<みんなのすこやかトイレ整備事業について>
岡山市は、学校トイレ整備を「市全体で取組む重要性」と、「子どもの心を育む必要性」を踏まえて、協働で事業を推進。トイレ整備を3K・5K解消といったハード面だけでなく、他人への思いやり、コミュニケーションの大切さなどの、ソフト面を育む機会としても捉えている。興除中学校と庄内小学校が初年度モデル校に指定され、2004年度から2ヶ年にわたりトイレ改修計画を行なった。
<「みんなのすこやかトイレ」基本方針>
●施設面…やさしくつくる(人にも環境にもやさしく・快適であること)
●運営面…賢く、永く使う(耐久性・可変性・環境負荷の低減に配慮)
●教育面…学習にとりいれる(人・モノ・環境に対する思いやりの心を育てる)
<生徒たちの取組み>
上級学年の生徒たちを中心に委員会を結成。
まず、体と健康について、バリアフリーとユニバーサルデザイン、トイレづくり等の基本学習を行なった。改修前のトイレの現状調査を踏まえ、全校アンケート調査を実施。また、夏休みには講演会や車いすトイレの体験などが行なわれた。

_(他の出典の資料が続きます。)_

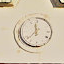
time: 11:37
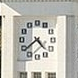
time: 4:38
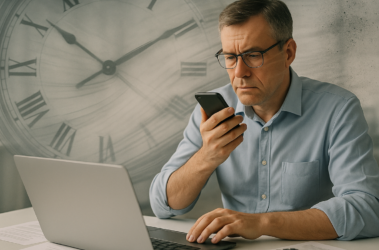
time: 10:09
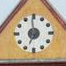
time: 6:58
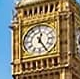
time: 12:24
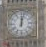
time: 12:02
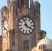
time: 3:57
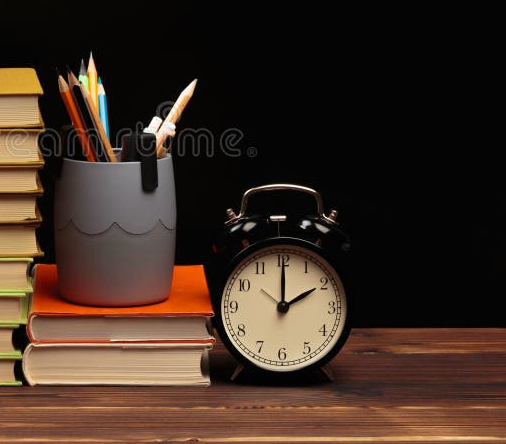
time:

その中であげられた要望やテーマを取り入れて、委員会が中心となって、トイレのイメージ設計を作成。その成果は実際に完成したトイレの随所に反映されている。
<多機能・簡易多機能トイレについて>
車いす利用者だけでなく、大人も子どもも、性別も関係なく使えるトイレとして、多機能トイレ(1F)、簡易多機能トイレ(2,3F)を設置。生徒たちがこのトイレの持つ役割と利用者の気持ちについて学習し、理解したうえで、必要な器具を選定している。